NS: Wait, what? That doesn’t happen for you?

RW: Overall, I just really like my interactions with patients.

NS: Well said Rosie. Yes, I think it’s the patients, our colleagues are certainly inspirational, the people we get to work with every day, the love of what we do. When it really boils down to it, I love what I do every day. In the end, the fact that we get to be surgeons and clinicians and take care of patients, and you can make a really big difference in somebody’s life, feels really good.

 

Question 8: What are your hobbies outside of the hospital? 

NS: I love crafting, so anything that can get me to use my hands to build stuff is really fun. I was that kid that loved to bedazzle and make puffy paint t-shirts and bead looms and all of that. Rosie and I do a lot of crafting together. We paint a lot. 

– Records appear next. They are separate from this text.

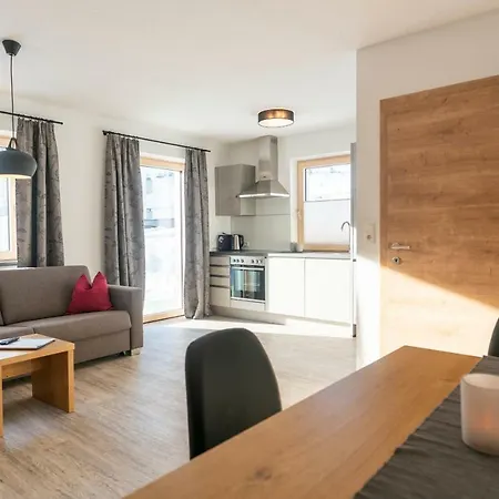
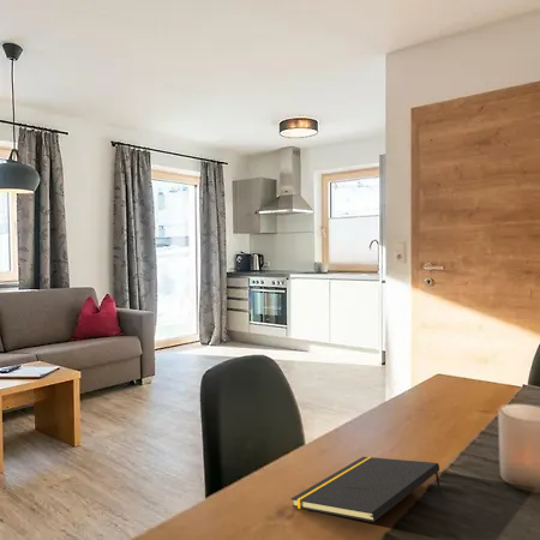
+ notepad [290,456,442,523]
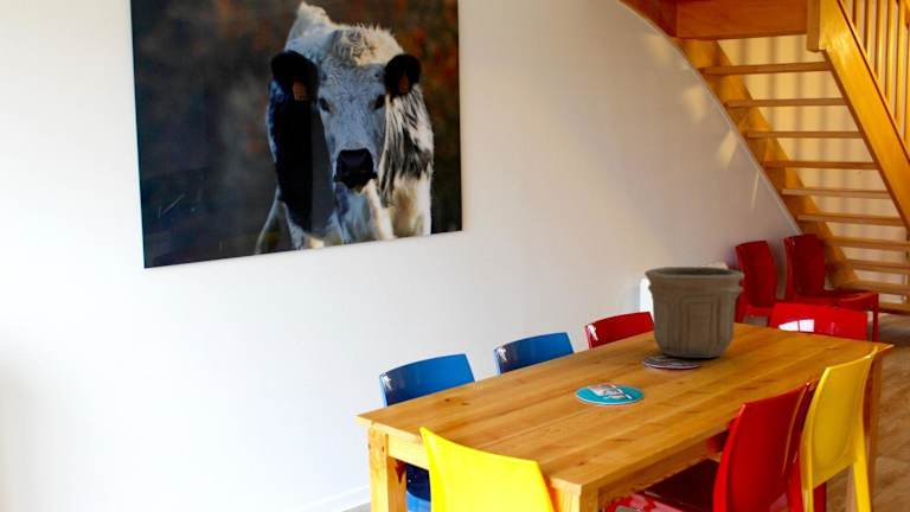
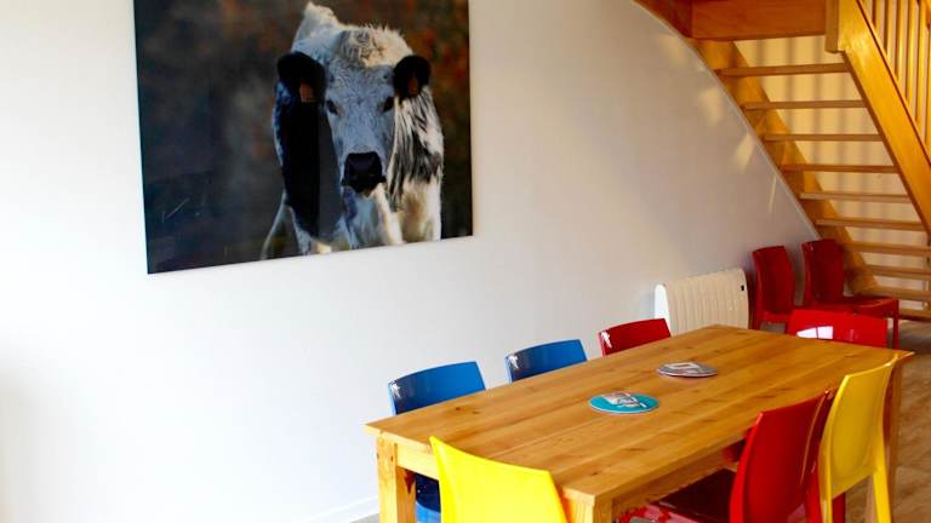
- flower pot [643,265,745,359]
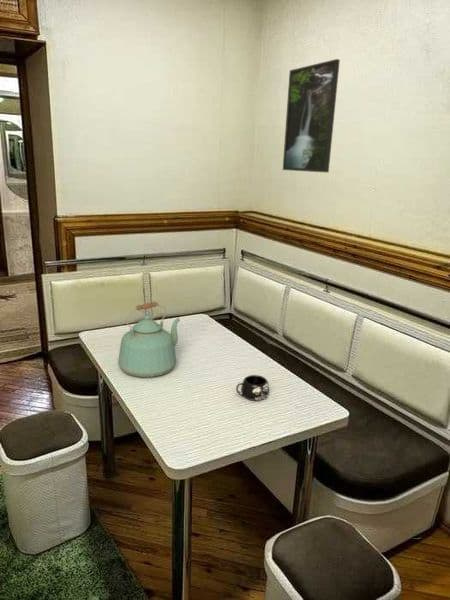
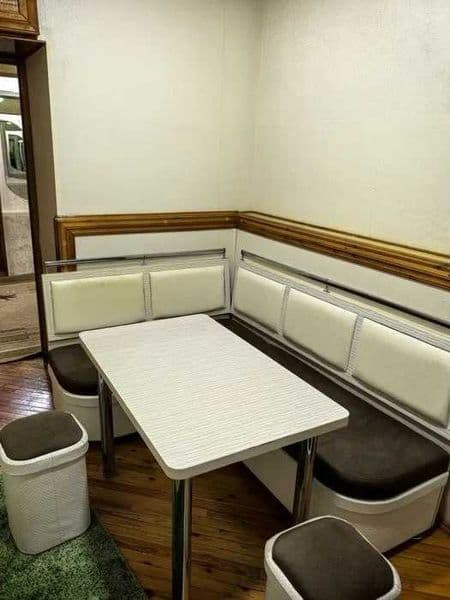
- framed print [282,58,341,174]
- mug [235,374,270,402]
- kettle [117,301,181,378]
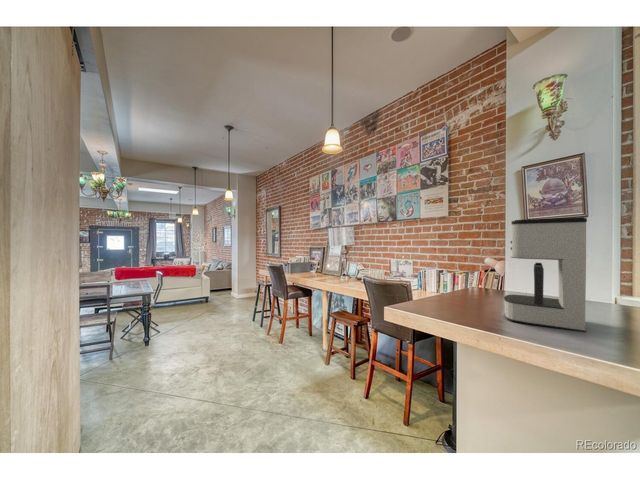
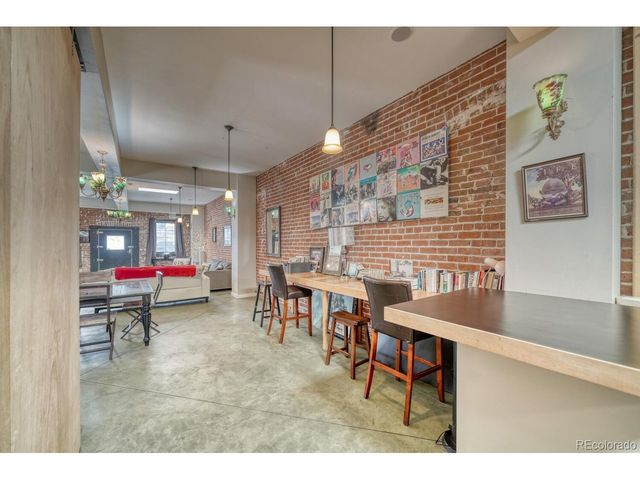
- coffee maker [503,216,588,333]
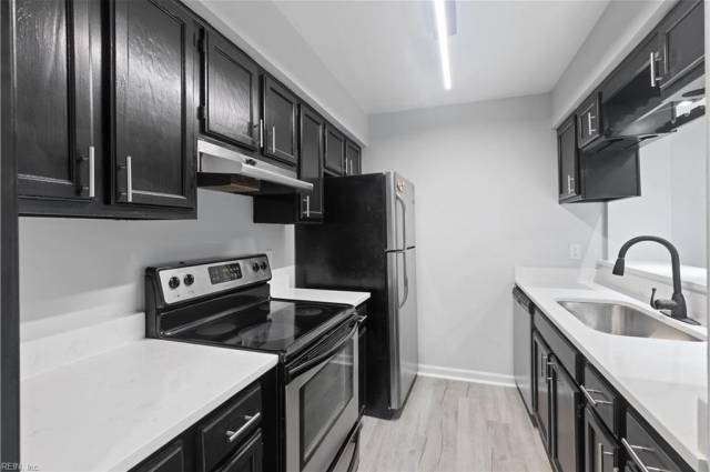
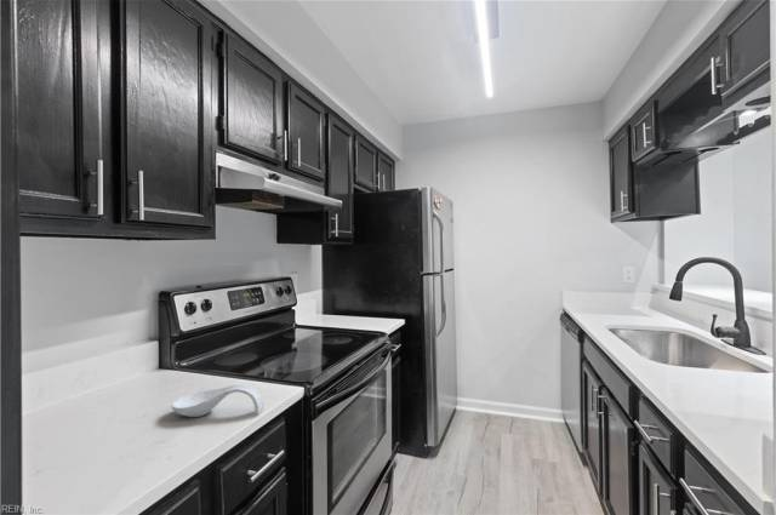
+ spoon rest [170,383,266,418]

RW:  Reading. Art – I like to draw and paint. And now, gardening. That’s a new once since coronavirus.

 

Question 9: Within orthopaedics, what other specialty would you choose if you did not choose your specialty – so not hand surgery for Dr. Schroeder or oncology for Dr. Wustrack?

NS: Probably, shoulder/elbow? I actually really liked trauma. But probably open shoulder/elbow. Definitely not sports. 

RW: I don’t know, that’s really tough. Maybe, maybe peds? I really liked oncology pretty early.

 

Question 10: Any additional advice?

NS: Do ortho. We need more women. 

RW: That’s probably the most important piece of advice.